Saved data entries:
*** Block opens ***

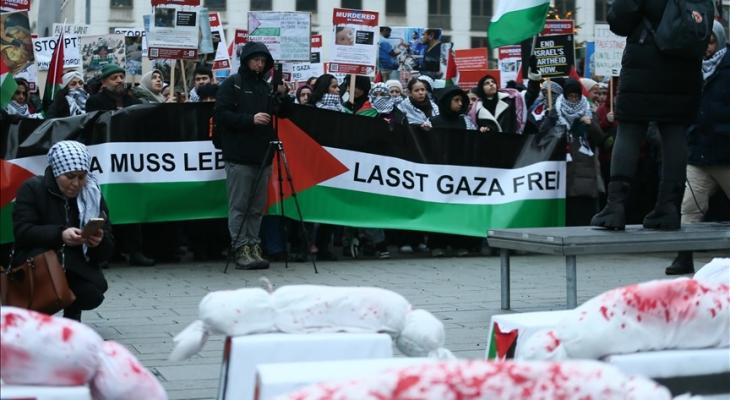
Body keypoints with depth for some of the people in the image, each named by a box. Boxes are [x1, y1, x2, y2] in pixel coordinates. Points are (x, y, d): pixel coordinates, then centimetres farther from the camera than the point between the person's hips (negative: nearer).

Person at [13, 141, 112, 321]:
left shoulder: (93, 195, 2)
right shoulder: (33, 188, -6)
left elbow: (107, 251, -1)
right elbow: (22, 231, -19)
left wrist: (99, 242, -27)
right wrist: (60, 234, -35)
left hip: (76, 266, 3)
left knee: (93, 295, -27)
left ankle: (72, 312, 10)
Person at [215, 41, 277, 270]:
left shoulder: (265, 87, 18)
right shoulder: (231, 85, 0)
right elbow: (221, 114, -10)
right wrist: (250, 119, -18)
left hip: (262, 156, 6)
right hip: (239, 156, -6)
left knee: (257, 208, 7)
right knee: (239, 206, -4)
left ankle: (253, 247, 12)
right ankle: (241, 250, -3)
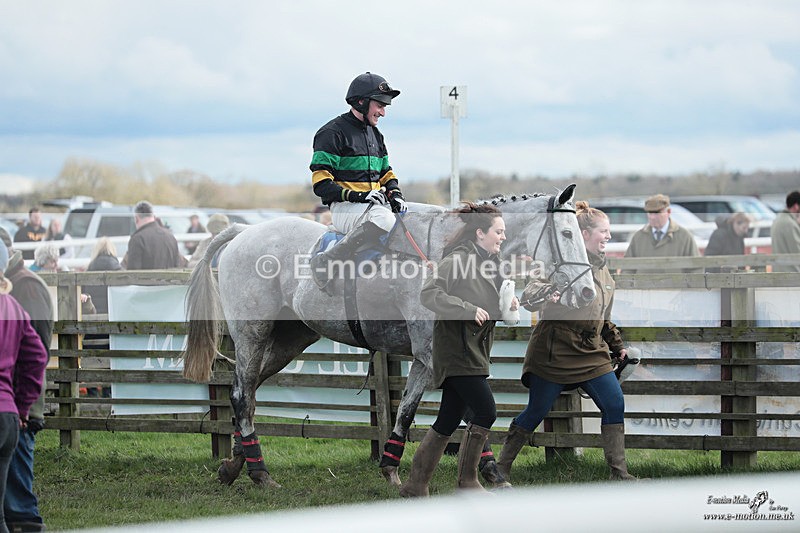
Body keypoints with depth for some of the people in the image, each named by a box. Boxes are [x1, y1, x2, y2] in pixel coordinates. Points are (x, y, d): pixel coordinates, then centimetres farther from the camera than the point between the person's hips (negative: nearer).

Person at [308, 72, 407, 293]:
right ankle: (326, 262, -31)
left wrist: (395, 194, 6)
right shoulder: (332, 133, -6)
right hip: (344, 208, -8)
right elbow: (321, 183, -12)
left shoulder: (375, 134, 22)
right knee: (383, 219, -38)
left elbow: (386, 173, 29)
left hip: (375, 204, 8)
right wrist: (357, 196, -21)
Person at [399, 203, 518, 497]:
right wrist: (468, 309, -27)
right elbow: (429, 293, -22)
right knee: (485, 411, -12)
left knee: (449, 420, 9)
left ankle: (416, 485, 13)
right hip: (457, 348, -9)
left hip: (473, 349, 9)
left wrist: (506, 304, 9)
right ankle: (467, 480, -2)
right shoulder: (458, 259, -14)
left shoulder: (488, 262, 14)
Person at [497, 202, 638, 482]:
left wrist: (618, 347, 20)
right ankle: (502, 467, 15)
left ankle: (619, 472, 3)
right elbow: (529, 296, -20)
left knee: (615, 406, -4)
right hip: (555, 353, -7)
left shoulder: (603, 272, 15)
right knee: (535, 413, 0)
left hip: (592, 354, 7)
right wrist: (546, 292, -42)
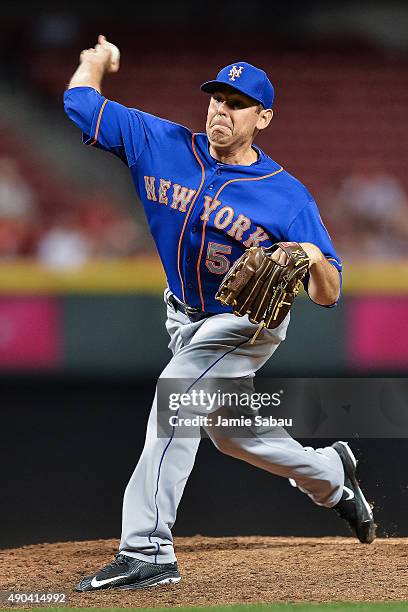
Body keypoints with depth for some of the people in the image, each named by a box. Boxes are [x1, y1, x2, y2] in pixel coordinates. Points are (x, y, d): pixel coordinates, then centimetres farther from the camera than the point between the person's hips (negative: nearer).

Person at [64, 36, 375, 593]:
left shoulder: (288, 197, -21)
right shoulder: (165, 146, -12)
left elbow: (328, 295, -21)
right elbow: (81, 104, -10)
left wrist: (315, 259, -41)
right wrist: (101, 56, 4)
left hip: (249, 322, -6)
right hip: (185, 316, 6)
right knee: (232, 434, 18)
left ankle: (148, 552, -30)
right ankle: (330, 475, 45)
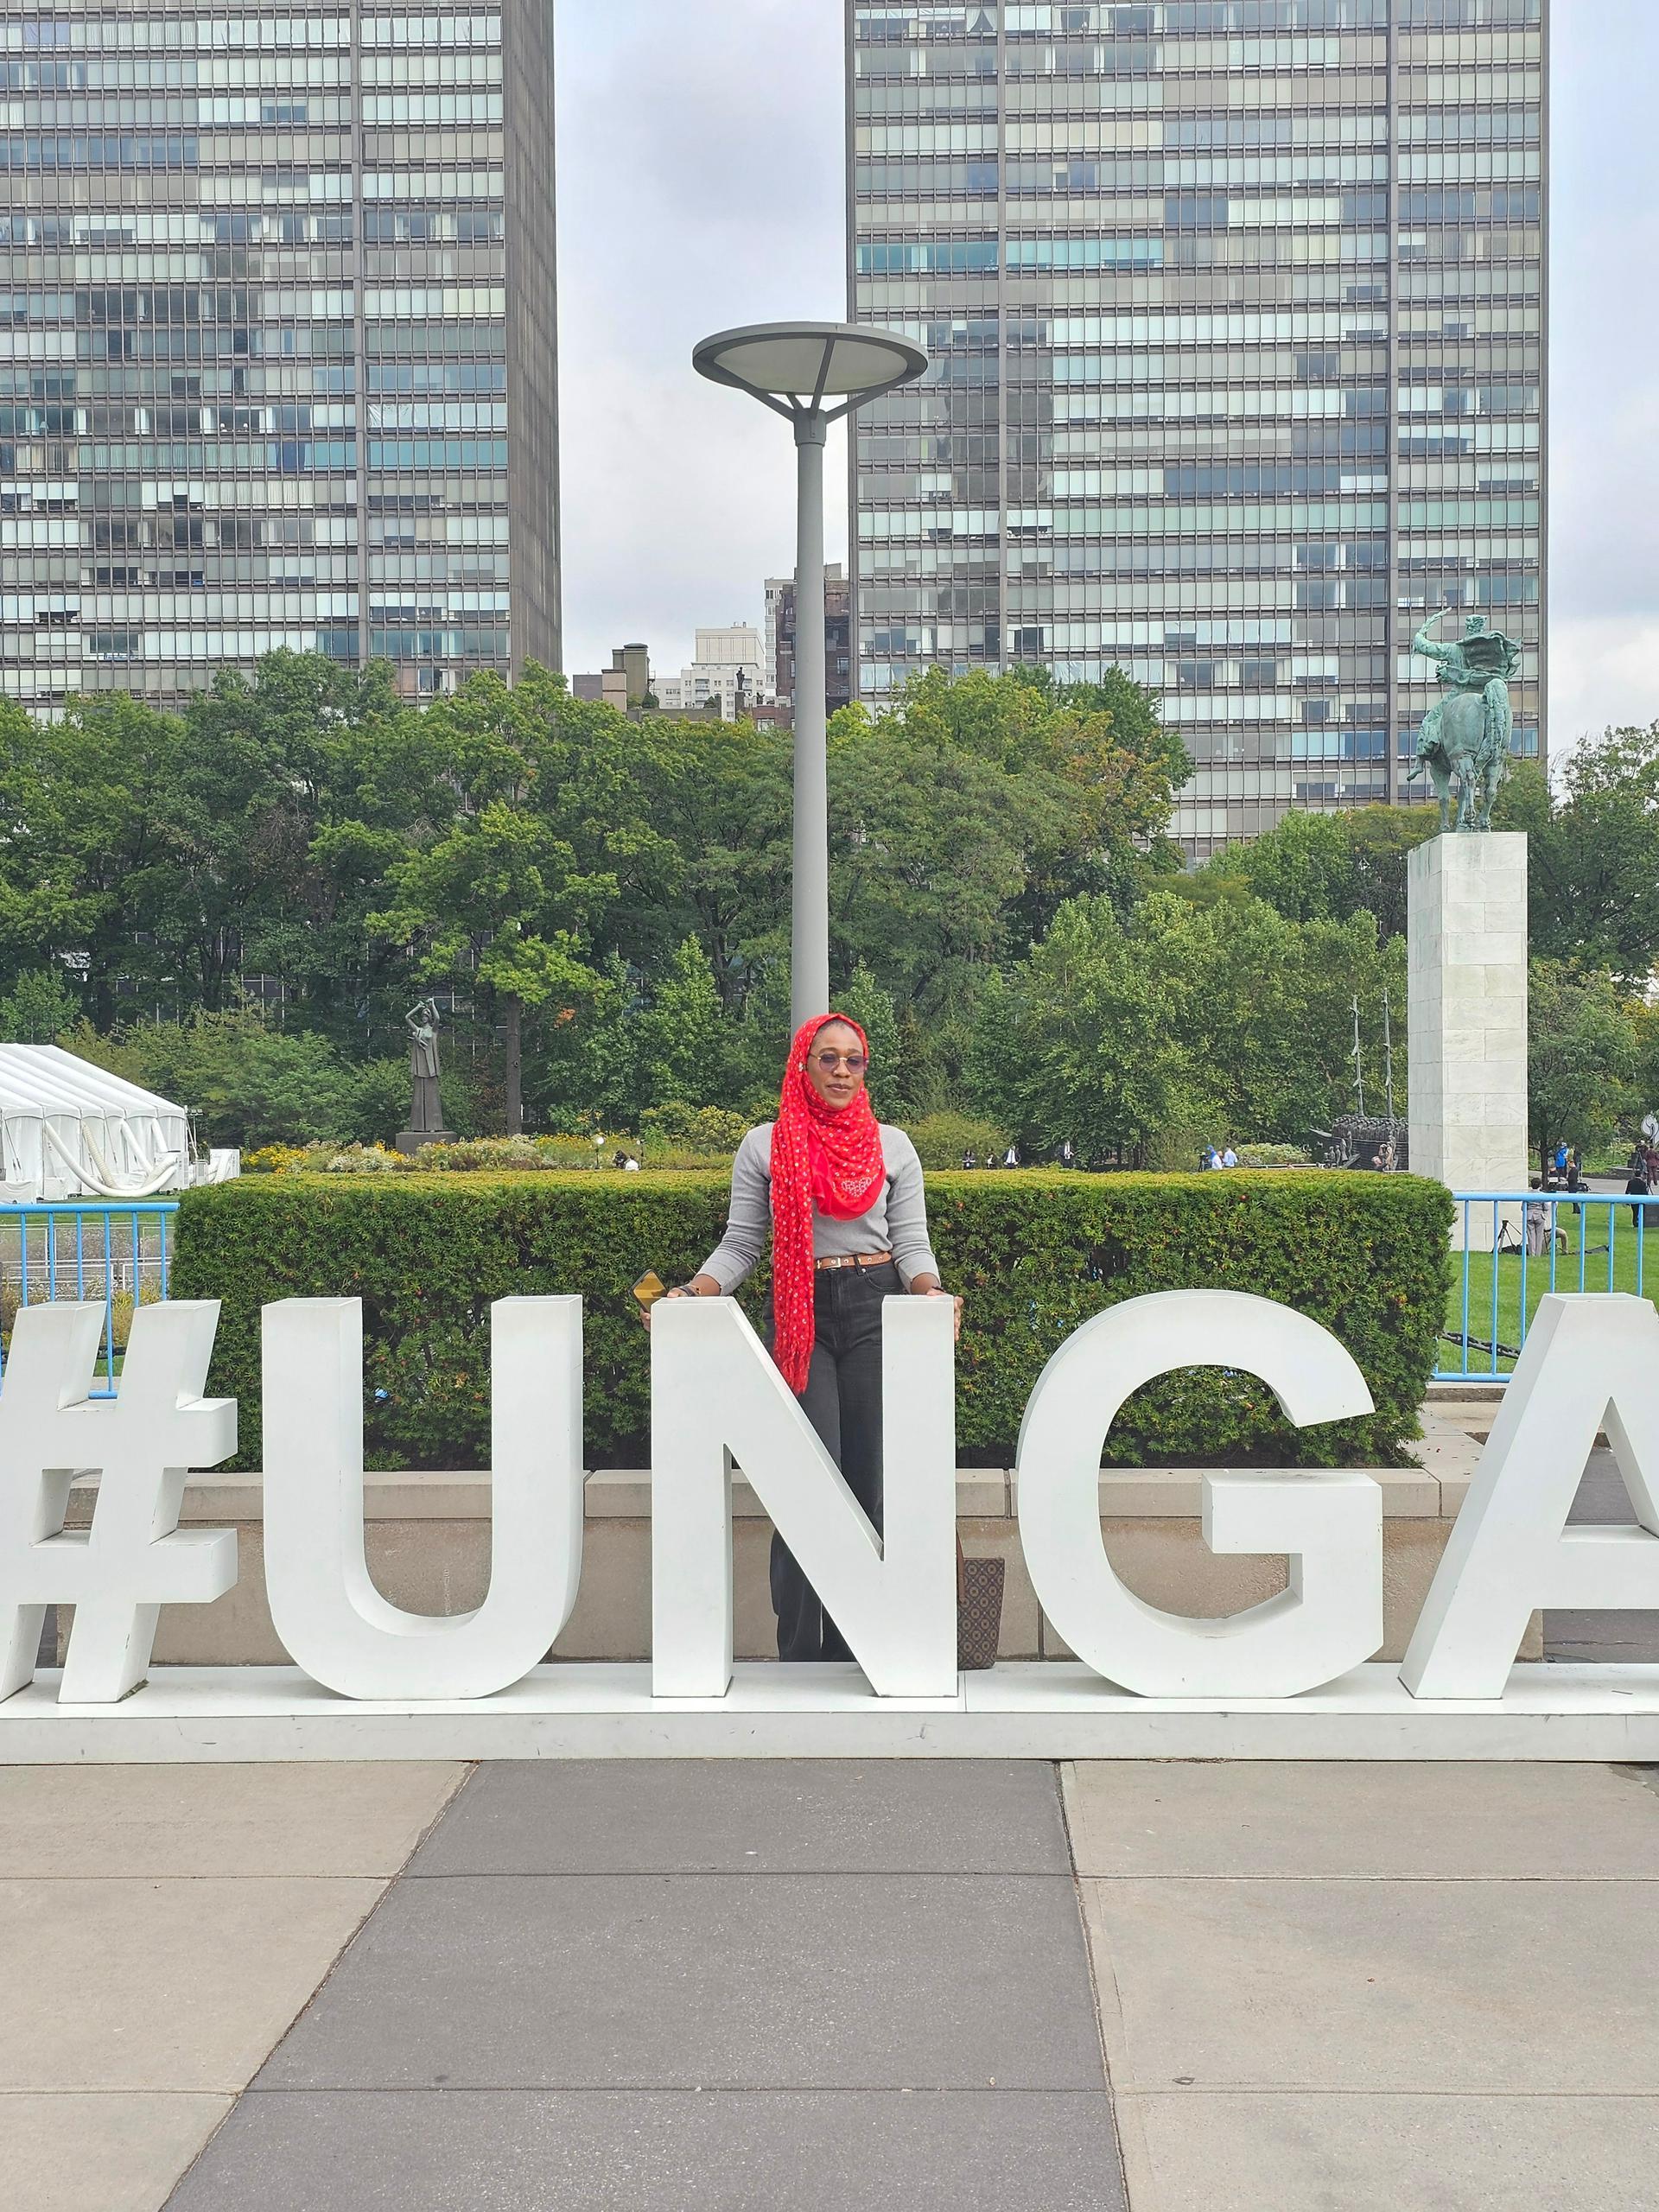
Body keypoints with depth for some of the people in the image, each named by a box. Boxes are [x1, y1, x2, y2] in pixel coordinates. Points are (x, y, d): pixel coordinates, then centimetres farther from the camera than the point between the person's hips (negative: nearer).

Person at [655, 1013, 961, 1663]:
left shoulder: (892, 1146, 10)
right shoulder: (764, 1145, 7)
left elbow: (911, 1243, 6)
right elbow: (741, 1243, 6)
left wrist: (930, 1292, -14)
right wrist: (694, 1293, -11)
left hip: (876, 1308, 1)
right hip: (799, 1315, -1)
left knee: (868, 1481, -1)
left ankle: (855, 1653, 7)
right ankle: (800, 1652, -4)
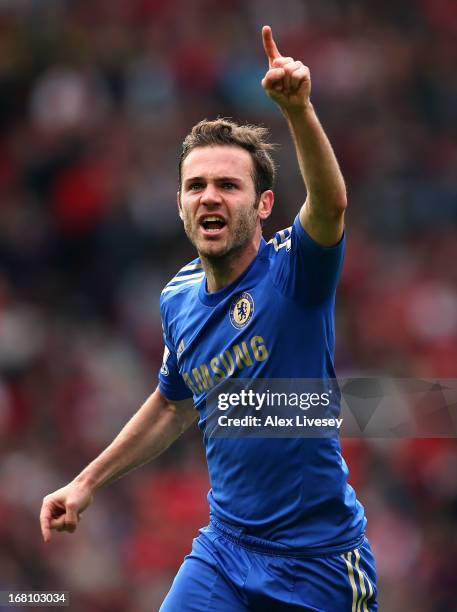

*** Block closes ***

* Task objective *
Write out every line of the material above word for word, leaving out the pictures.

* Task output *
Body keypoints with depth for some of the people in the image, each named by a box. Boxes are [x1, y1, x2, y2] in pixel coordinates. Points are (x, y, d): pixel coordinates, then centimetres farther from the camera than the point between the person's hips (negative: nearer).

Person at [13, 141, 112, 321]:
left shoulder: (93, 195, 2)
right shoulder: (33, 188, -6)
left elbow: (107, 251, -1)
right elbow: (22, 231, -19)
left wrist: (99, 242, -27)
right wrist: (60, 234, -35)
left hip: (76, 266, 3)
left knee: (93, 295, -27)
left ankle: (72, 312, 10)
Person at [215, 41, 277, 270]:
left shoulder: (265, 87, 18)
right shoulder: (231, 85, 0)
right elbow: (221, 114, -10)
right wrist: (250, 119, -18)
left hip: (262, 156, 6)
right hip: (239, 156, -6)
left knee: (257, 208, 7)
right knee: (239, 206, -4)
left ankle: (253, 247, 12)
right ankle: (241, 250, -3)
Body keypoints with depth for some of the people in the image, each named by a box. Boxes are [x1, y1, x2, y2] in pixel coordinates. Points are (x, y, d): pixel coordinates, then centimetres farther from the camera than the point between the person's hips (negative: nearer).

Person at [308, 72, 407, 293]:
right ankle: (326, 262, -31)
left wrist: (395, 194, 6)
right shoulder: (332, 133, -6)
right hip: (344, 208, -8)
right elbow: (321, 183, -12)
left shoulder: (375, 134, 22)
right knee: (383, 219, -38)
left elbow: (386, 173, 29)
left hip: (375, 204, 8)
right wrist: (357, 196, -21)
Person at [399, 203, 518, 497]:
right wrist: (468, 309, -27)
right elbow: (429, 293, -22)
right knee: (485, 411, -12)
left knee: (449, 420, 9)
left ankle: (416, 485, 13)
right hip: (457, 348, -9)
left hip: (473, 349, 9)
left wrist: (506, 304, 9)
right ankle: (467, 480, -2)
right shoulder: (458, 259, -14)
left shoulder: (488, 262, 14)
Person at [497, 202, 638, 482]:
left wrist: (618, 347, 20)
right ankle: (502, 467, 15)
left ankle: (619, 472, 3)
right elbow: (529, 296, -20)
left knee: (615, 406, -4)
right hip: (555, 353, -7)
left shoulder: (603, 272, 15)
right knee: (535, 413, 0)
left hip: (592, 354, 7)
right wrist: (546, 292, -42)
Body keypoints with depth for some of the people in the image, each named by a box. Boxes are [x1, y1, x2, y2] in pixel coordinates. Points are (x, y, d): pixel coordinates, then centimetres farther from the camera than the point between the person's hips (negative: nearer).

Person at [64, 36, 375, 593]:
left shoulder: (288, 197, -21)
right shoulder: (165, 146, -12)
left elbow: (328, 295, -21)
right elbow: (81, 104, -10)
left wrist: (315, 259, -41)
right wrist: (101, 56, 4)
left hip: (249, 322, -6)
right hip: (185, 316, 6)
right knee: (232, 434, 18)
left ankle: (148, 552, -30)
right ankle: (330, 475, 45)
Body keypoints with depth for some of the people in the image, each named by a box. Boxes are [x1, y1, x2, y2] in pixel coordinates. Points are (x, y, d): pixel coordinates, then centimetres farther from the camera than the point between the person's hips (negative: nearer).

Person at [655, 1013, 961, 1663]:
left shoulder: (892, 1146, 10)
right shoulder: (764, 1145, 7)
left elbow: (911, 1243, 6)
right elbow: (741, 1243, 6)
left wrist: (930, 1292, -14)
right wrist: (694, 1293, -11)
left hip: (876, 1308, 1)
right hip: (799, 1315, -1)
left knee: (868, 1481, -1)
left ankle: (855, 1653, 7)
right ankle: (800, 1652, -4)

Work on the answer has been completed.